## TASK TO COMPLETE
This exercise calls for a copy of every line in the listing below that carries the word "lines".

## MATERIAL FOR THIS EXERCISE
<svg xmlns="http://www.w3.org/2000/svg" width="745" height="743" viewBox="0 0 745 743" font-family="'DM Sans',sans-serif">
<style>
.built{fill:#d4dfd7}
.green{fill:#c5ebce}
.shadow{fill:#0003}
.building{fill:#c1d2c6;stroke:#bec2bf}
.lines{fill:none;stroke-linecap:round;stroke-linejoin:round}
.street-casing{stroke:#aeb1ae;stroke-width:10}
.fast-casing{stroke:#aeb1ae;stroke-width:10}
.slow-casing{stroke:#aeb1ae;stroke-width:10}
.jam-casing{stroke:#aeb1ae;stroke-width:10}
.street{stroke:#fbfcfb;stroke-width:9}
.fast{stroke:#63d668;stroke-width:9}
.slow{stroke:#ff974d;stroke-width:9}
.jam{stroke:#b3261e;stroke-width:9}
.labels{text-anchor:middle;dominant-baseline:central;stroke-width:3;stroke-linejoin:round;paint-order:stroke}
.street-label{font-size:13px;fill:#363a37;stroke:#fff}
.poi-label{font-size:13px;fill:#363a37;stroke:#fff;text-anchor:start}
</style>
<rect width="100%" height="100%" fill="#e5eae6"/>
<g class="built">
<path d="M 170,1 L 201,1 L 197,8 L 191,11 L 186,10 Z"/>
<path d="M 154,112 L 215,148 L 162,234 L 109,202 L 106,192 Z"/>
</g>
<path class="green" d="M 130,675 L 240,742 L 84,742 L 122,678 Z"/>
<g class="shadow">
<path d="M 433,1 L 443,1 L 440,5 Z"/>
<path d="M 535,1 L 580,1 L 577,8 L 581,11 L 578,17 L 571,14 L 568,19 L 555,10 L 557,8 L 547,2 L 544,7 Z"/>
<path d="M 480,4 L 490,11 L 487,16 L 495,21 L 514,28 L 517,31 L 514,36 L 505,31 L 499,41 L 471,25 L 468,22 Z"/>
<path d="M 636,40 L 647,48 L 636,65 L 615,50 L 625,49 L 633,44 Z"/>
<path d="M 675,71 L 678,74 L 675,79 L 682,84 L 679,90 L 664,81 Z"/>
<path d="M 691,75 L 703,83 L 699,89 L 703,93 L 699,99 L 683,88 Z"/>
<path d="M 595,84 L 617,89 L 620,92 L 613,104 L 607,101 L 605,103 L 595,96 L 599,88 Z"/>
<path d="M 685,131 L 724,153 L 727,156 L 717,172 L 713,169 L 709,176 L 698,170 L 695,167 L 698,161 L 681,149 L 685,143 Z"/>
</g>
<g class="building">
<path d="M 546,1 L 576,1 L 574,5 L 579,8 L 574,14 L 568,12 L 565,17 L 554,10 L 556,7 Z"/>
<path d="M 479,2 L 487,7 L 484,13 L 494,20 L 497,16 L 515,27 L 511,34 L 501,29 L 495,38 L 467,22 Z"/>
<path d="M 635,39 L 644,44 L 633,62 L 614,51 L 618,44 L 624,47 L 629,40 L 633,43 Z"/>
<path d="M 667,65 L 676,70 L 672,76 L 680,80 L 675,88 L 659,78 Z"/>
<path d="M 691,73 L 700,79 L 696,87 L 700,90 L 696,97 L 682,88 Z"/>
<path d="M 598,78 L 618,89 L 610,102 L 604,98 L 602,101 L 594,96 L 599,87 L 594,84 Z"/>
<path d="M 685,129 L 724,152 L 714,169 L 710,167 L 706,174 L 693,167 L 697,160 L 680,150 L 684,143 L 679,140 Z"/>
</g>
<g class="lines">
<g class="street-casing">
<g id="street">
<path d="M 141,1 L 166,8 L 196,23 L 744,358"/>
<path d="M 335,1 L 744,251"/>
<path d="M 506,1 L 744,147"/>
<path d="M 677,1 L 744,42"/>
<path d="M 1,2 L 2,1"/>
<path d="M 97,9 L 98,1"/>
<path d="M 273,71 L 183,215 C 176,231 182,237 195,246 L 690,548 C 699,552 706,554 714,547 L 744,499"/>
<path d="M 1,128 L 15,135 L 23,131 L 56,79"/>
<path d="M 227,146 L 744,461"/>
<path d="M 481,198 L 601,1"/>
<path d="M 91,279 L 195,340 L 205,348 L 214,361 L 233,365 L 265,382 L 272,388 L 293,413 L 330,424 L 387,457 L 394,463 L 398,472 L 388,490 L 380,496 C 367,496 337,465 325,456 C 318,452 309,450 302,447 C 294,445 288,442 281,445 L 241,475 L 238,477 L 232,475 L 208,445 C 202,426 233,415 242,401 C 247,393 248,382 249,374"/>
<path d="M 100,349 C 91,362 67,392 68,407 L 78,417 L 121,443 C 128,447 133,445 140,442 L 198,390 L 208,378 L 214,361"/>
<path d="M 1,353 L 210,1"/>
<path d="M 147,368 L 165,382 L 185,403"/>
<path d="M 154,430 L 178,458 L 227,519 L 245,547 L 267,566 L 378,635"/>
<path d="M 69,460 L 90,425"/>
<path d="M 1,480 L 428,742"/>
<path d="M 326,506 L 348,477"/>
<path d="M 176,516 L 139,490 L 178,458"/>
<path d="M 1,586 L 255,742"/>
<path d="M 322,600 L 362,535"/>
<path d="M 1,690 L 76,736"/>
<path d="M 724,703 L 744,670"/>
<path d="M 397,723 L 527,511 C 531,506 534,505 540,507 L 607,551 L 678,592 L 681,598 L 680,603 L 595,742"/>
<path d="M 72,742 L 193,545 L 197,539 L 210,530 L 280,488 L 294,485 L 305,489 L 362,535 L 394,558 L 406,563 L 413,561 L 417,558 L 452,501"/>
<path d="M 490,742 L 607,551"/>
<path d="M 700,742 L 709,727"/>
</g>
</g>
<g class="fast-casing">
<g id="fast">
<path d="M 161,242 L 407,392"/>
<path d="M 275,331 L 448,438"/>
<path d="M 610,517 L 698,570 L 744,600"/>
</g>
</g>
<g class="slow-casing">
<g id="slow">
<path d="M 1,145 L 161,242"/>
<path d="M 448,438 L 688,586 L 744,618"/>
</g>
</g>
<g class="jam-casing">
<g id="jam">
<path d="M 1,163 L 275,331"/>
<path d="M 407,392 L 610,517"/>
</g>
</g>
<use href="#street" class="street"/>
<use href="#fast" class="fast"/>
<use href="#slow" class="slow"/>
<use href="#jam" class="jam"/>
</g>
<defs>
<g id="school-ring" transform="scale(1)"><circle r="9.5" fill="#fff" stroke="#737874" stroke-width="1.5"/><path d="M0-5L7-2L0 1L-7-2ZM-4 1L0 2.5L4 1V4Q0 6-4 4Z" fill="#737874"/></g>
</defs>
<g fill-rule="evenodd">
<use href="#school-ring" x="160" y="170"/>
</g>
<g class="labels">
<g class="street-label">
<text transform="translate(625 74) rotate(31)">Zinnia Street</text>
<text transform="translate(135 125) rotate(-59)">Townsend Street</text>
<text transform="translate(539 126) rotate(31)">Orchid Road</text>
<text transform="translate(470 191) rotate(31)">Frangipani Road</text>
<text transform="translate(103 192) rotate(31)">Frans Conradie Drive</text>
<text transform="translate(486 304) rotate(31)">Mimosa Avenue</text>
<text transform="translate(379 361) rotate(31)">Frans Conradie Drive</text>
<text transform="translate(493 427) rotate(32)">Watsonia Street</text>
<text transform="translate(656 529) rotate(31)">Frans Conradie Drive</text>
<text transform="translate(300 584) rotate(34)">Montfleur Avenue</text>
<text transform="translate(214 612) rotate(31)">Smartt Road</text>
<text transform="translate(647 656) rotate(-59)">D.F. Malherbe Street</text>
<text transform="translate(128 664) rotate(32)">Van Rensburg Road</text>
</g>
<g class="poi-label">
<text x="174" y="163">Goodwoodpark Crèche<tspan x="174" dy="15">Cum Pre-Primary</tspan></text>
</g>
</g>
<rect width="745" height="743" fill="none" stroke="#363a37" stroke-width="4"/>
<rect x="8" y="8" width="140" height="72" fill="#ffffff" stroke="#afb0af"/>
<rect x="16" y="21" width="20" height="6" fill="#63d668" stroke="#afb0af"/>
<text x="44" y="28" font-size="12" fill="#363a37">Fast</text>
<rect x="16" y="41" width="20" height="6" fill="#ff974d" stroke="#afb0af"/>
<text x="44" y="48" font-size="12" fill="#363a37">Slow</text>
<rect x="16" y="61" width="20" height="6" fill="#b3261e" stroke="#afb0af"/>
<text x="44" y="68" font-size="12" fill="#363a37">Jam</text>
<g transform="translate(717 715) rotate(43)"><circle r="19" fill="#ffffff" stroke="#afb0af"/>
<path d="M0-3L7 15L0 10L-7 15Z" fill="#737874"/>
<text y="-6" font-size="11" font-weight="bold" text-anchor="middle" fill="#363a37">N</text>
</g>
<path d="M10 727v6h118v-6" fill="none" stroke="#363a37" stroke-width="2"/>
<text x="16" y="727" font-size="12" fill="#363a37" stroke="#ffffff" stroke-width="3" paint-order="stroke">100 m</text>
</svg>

## SOLUTION FOR THIS TASK
.lines{fill:none;stroke-linecap:round;stroke-linejoin:round}
<g class="lines">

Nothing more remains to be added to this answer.